Data provided.
'''

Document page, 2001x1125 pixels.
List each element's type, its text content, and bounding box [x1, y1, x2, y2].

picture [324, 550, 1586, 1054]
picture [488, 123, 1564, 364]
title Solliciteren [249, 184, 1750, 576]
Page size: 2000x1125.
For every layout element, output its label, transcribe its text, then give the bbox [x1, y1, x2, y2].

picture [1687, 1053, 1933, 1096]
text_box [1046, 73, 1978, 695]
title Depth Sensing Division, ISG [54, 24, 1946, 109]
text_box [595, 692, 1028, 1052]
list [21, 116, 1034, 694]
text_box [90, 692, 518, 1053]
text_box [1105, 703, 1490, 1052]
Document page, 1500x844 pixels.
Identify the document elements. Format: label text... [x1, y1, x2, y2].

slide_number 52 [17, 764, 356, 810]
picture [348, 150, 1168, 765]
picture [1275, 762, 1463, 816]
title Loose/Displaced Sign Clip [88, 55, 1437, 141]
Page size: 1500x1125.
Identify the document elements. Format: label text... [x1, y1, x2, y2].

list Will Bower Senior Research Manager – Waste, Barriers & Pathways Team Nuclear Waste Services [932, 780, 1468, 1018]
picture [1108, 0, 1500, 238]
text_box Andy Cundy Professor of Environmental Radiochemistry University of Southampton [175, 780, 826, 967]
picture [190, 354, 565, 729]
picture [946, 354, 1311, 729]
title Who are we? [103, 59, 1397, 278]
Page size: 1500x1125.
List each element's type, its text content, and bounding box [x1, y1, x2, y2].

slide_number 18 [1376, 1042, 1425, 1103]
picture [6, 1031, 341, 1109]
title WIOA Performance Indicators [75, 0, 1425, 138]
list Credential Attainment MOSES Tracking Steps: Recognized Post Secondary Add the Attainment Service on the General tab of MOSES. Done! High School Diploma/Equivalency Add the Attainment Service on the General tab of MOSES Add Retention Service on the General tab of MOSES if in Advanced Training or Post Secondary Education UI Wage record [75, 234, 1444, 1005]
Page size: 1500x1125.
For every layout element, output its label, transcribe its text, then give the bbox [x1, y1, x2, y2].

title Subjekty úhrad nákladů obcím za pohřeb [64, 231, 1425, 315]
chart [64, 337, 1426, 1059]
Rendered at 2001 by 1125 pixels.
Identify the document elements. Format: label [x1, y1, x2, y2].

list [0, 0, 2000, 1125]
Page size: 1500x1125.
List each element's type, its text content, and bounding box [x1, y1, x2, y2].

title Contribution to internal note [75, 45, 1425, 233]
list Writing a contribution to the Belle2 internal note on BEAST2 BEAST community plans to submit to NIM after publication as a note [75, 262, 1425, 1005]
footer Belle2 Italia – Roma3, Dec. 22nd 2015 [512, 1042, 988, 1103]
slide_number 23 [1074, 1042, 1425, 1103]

'''

Work to complete. I need every line of the material that includes "pixels", so please copy them out.

Result below.
Document page, 2001x1125 pixels.
Document page, 1500x844 pixels.
Rendered at 2001 by 1125 pixels.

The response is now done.